- [Task to carry out] Whenever the word "unspecified" shows up in a line of the data, copy that line.

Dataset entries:
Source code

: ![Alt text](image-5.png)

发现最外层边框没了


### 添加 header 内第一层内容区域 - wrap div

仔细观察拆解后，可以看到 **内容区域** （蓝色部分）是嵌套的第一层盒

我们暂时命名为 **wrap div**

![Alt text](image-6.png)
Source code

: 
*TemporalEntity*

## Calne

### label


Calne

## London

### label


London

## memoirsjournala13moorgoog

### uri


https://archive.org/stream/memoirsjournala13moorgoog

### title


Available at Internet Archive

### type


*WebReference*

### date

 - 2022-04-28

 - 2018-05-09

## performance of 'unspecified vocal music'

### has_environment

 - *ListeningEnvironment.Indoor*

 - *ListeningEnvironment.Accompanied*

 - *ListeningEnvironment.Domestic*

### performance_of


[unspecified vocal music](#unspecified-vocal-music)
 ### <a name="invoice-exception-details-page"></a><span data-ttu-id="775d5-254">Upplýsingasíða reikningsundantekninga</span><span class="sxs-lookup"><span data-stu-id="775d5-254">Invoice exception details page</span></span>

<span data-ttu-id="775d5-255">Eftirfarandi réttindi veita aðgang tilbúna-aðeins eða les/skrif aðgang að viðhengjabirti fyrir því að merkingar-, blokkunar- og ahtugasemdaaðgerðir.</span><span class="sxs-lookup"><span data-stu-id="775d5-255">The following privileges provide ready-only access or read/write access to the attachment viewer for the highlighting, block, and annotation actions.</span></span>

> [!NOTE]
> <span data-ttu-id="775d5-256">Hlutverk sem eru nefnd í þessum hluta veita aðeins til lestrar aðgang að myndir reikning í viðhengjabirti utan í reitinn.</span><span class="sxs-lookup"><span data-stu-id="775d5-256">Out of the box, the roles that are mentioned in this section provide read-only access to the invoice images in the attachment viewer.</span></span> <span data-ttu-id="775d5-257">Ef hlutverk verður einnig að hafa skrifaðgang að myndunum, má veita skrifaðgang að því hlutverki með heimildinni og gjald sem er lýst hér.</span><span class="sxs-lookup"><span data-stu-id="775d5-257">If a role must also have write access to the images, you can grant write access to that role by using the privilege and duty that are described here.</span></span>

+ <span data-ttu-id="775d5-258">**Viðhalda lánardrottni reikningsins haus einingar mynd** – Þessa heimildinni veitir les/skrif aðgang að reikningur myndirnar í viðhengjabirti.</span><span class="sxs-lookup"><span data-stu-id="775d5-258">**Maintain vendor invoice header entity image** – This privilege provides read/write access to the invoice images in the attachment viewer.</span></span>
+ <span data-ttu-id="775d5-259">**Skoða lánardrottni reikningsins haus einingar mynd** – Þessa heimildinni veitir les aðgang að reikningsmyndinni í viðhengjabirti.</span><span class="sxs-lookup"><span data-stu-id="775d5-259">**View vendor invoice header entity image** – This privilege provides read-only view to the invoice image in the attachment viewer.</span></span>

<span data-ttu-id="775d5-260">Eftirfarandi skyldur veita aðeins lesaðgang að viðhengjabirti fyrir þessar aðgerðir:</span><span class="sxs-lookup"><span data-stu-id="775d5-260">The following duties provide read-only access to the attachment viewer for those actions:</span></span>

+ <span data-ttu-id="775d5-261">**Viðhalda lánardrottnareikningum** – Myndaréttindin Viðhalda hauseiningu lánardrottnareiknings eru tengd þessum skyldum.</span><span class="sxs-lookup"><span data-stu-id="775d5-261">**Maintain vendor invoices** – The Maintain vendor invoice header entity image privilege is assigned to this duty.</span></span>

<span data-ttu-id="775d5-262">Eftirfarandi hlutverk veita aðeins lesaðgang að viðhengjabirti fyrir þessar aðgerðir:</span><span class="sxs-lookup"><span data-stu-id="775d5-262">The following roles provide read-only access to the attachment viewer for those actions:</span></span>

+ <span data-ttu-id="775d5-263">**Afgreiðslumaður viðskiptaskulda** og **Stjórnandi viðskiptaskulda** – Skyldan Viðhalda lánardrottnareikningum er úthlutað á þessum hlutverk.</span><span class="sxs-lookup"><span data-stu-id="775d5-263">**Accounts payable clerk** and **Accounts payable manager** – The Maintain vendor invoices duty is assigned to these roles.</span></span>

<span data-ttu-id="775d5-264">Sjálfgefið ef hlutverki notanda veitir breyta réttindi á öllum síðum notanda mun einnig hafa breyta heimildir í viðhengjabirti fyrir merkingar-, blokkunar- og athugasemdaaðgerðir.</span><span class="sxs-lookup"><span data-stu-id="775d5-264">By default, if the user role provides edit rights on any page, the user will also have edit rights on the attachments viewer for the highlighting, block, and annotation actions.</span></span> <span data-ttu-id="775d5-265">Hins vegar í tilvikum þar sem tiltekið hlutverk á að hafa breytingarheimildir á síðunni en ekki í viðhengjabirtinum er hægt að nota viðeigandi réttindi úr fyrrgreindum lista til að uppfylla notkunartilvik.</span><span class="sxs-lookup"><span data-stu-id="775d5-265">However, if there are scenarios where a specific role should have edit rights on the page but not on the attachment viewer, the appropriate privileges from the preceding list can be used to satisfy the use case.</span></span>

- [Answer for the task]
## performance of 'unspecified vocal music'
[unspecified vocal music](#unspecified-vocal-music)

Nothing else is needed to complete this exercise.